* EXCERPT PROVIDED *
↓
Thank you if you can do this. Here also needs to be changed, where the minimum altitude is defined in the utility.

I am still testing my changes, but there are still some errors regarding get_LOS_parameters() in Step 2.

yuankailiu commented 10 months ago

Hi @ymcmrs, I have a question about start_time and end_time in GAMMA, or your start_sar and end_sar in ICAMS want to clarify.

In the ISCE IW1.xml, there are "sensingstart" and "burststartutc". The "sensingstart" refers to UTC time corresponding to first line of burst SLC, and the "burststartutc" is Actual sensing time corresponding to start of the burst. I am confused about which ones I should use for computing the LOS locations and delays ( {seingstart, sensingstop} or {burststartutc, burststoputc} )?
↑
* DIRECTIVES *
1. Answer the following questions using the comment thread on ISCE and GAMMA timing above.
(a) Which function is still producing errors in Step 2?
(b) According to the thread, what does "sensingstart" refer to?
(c) In which ISCE file do "sensingstart" and "burststartutc" appear?
2. Continue the comment thread on ISCE and GAMMA timing from the point where it stops.

* SUPPLIED RECORDS *
↓
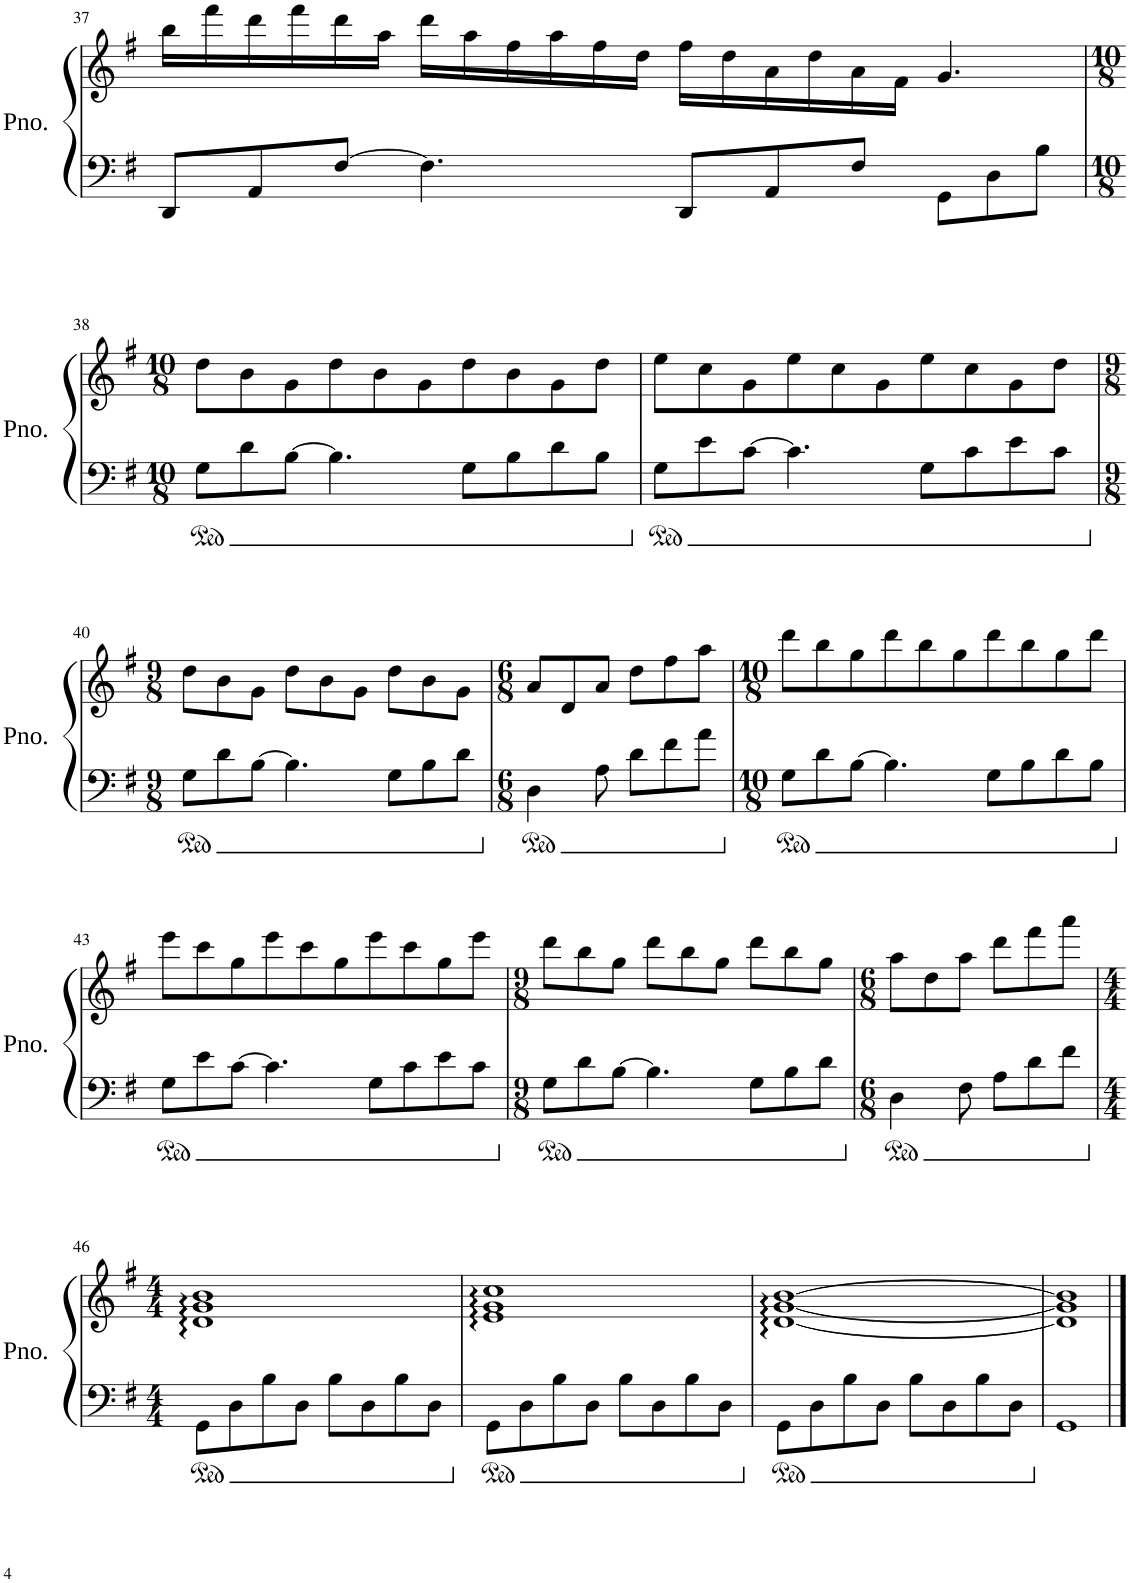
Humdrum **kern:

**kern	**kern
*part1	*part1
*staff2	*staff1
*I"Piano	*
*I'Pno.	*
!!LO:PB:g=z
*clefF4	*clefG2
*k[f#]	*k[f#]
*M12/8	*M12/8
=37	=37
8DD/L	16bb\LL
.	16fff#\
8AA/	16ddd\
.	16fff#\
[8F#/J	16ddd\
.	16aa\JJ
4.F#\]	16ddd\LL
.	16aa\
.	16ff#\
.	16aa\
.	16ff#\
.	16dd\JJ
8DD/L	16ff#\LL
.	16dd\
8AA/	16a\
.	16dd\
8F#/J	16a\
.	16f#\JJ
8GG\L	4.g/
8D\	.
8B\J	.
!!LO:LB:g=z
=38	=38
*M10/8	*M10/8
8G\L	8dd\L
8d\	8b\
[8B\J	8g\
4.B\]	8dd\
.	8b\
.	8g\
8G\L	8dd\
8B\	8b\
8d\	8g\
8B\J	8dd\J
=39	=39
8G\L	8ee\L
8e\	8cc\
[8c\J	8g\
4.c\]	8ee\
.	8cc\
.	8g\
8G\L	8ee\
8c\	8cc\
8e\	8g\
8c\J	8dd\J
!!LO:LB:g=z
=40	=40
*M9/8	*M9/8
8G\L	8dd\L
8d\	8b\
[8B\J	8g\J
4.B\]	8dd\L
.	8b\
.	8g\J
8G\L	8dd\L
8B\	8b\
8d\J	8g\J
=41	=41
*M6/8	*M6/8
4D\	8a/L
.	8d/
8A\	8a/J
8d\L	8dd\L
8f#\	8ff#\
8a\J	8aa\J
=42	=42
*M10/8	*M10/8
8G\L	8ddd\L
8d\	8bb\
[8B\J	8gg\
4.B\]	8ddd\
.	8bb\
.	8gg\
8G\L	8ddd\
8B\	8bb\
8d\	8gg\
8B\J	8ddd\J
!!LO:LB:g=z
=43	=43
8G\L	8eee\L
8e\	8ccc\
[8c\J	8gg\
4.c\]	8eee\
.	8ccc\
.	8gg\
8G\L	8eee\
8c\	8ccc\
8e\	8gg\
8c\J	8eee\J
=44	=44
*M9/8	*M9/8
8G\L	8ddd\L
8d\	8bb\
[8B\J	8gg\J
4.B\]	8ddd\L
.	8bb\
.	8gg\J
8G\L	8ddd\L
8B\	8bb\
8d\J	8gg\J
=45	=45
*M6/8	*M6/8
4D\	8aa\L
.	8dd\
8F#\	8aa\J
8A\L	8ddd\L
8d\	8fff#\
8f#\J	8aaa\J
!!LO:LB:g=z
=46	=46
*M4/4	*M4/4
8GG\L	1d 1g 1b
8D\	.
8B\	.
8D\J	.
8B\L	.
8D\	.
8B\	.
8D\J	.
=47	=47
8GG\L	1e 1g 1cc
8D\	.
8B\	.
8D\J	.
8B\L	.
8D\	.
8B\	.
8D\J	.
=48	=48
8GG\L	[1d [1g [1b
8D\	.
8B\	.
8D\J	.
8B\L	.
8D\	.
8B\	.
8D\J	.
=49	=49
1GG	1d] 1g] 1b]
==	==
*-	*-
↑
* OUTPUTS IN ORDER *
1.
(a) get_LOS_parameters()
(b) The UTC time corresponding to the first line of the burst SLC.
(c) IW1.xml

2.
Their values for one specific burst are: sensingstart 2023-05-24 03:27:40.518828 sensingstop 2023-05-24 03:27:43.628885 burststartutc 2023-05-24 03:28:06.371414 burststoputc 2023-05-24 03:28:07.413693

To get start_sar and end_sar, what I did right now is to use the sensingstart of my first burst and the sensingstop of my last burst. Is it supposed to do it this way?

I have a 39-bursts SLC, sensingstop of my last burst minus sensingstart of my first burst, I got a total time of 107.906 seconds burststoputc of my last burst minus burststartutc of my first burst, I got a total time of 105.688 seconds Results in a difference of total time ~2 seconds though... Not sure which is the right way and does it matter?

For CENTRAL_TIME, I simply take the middle point of start_time and end_time. But the above two ways give me a difference in CENTRAL_TIME of ~0.0035 seconds. Given a satellite velocity of ~7.5 km/s, this means 26 m difference from 800 km height. So maybe does not matter?

Thanks a lot!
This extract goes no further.